[Problem to solve]:
Return every line of the records below verbatim, changing nothing.
━━━ Material supplied
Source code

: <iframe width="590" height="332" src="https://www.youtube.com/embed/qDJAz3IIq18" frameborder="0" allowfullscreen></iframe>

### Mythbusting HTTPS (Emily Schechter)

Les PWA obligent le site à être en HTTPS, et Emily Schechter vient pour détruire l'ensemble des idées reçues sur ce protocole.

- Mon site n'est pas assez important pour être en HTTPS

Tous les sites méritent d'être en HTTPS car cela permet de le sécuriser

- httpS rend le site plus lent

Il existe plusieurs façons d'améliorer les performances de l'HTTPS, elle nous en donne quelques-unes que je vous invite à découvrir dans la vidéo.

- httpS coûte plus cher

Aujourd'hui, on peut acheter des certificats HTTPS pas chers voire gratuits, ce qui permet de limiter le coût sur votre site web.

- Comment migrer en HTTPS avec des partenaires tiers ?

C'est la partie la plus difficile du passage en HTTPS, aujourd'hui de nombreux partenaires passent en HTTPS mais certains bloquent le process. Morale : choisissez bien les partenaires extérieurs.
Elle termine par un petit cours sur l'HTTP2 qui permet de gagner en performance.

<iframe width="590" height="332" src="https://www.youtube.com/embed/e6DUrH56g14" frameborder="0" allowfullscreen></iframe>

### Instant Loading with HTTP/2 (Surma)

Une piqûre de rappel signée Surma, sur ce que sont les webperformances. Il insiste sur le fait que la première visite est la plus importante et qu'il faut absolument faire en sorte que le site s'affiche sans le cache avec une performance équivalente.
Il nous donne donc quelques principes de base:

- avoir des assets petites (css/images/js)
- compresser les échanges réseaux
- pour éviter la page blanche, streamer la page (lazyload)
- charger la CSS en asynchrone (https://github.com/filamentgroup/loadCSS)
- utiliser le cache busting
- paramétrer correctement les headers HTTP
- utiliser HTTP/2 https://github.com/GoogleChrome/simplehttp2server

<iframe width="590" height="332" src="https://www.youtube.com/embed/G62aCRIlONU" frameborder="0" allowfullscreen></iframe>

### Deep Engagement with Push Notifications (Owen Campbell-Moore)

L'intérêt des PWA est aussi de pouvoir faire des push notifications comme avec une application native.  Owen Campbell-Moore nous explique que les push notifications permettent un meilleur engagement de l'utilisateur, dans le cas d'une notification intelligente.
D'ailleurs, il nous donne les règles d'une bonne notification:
━━━━━━
[Answer box]:
Source code

: <iframe width="590" height="332" src="https://www.youtube.com/embed/qDJAz3IIq18" frameborder="0" allowfullscreen></iframe>

### Mythbusting HTTPS (Emily Schechter)

Les PWA obligent le site à être en HTTPS, et Emily Schechter vient pour détruire l'ensemble des idées reçues sur ce protocole.

- Mon site n'est pas assez important pour être en HTTPS

Tous les sites méritent d'être en HTTPS car cela permet de le sécuriser

- httpS rend le site plus lent

Il existe plusieurs façons d'améliorer les performances de l'HTTPS, elle nous en donne quelques-unes que je vous invite à découvrir dans la vidéo.

- httpS coûte plus cher

Aujourd'hui, on peut acheter des certificats HTTPS pas chers voire gratuits, ce qui permet de limiter le coût sur votre site web.

- Comment migrer en HTTPS avec des partenaires tiers ?

C'est la partie la plus difficile du passage en HTTPS, aujourd'hui de nombreux partenaires passent en HTTPS mais certains bloquent le process. Morale : choisissez bien les partenaires extérieurs.
Elle termine par un petit cours sur l'HTTP2 qui permet de gagner en performance.

<iframe width="590" height="332" src="https://www.youtube.com/embed/e6DUrH56g14" frameborder="0" allowfullscreen></iframe>

### Instant Loading with HTTP/2 (Surma)

Une piqûre de rappel signée Surma, sur ce que sont les webperformances. Il insiste sur le fait que la première visite est la plus importante et qu'il faut absolument faire en sorte que le site s'affiche sans le cache avec une performance équivalente.
Il nous donne donc quelques principes de base:

- avoir des assets petites (css/images/js)
- compresser les échanges réseaux
- pour éviter la page blanche, streamer la page (lazyload)
- charger la CSS en asynchrone (https://github.com/filamentgroup/loadCSS)
- utiliser le cache busting
- paramétrer correctement les headers HTTP
- utiliser HTTP/2 https://github.com/GoogleChrome/simplehttp2server

<iframe width="590" height="332" src="https://www.youtube.com/embed/G62aCRIlONU" frameborder="0" allowfullscreen></iframe>

### Deep Engagement with Push Notifications (Owen Campbell-Moore)

L'intérêt des PWA est aussi de pouvoir faire des push notifications comme avec une application native.  Owen Campbell-Moore nous explique que les push notifications permettent un meilleur engagement de l'utilisateur, dans le cas d'une notification intelligente.
D'ailleurs, il nous donne les règles d'une bonne notification:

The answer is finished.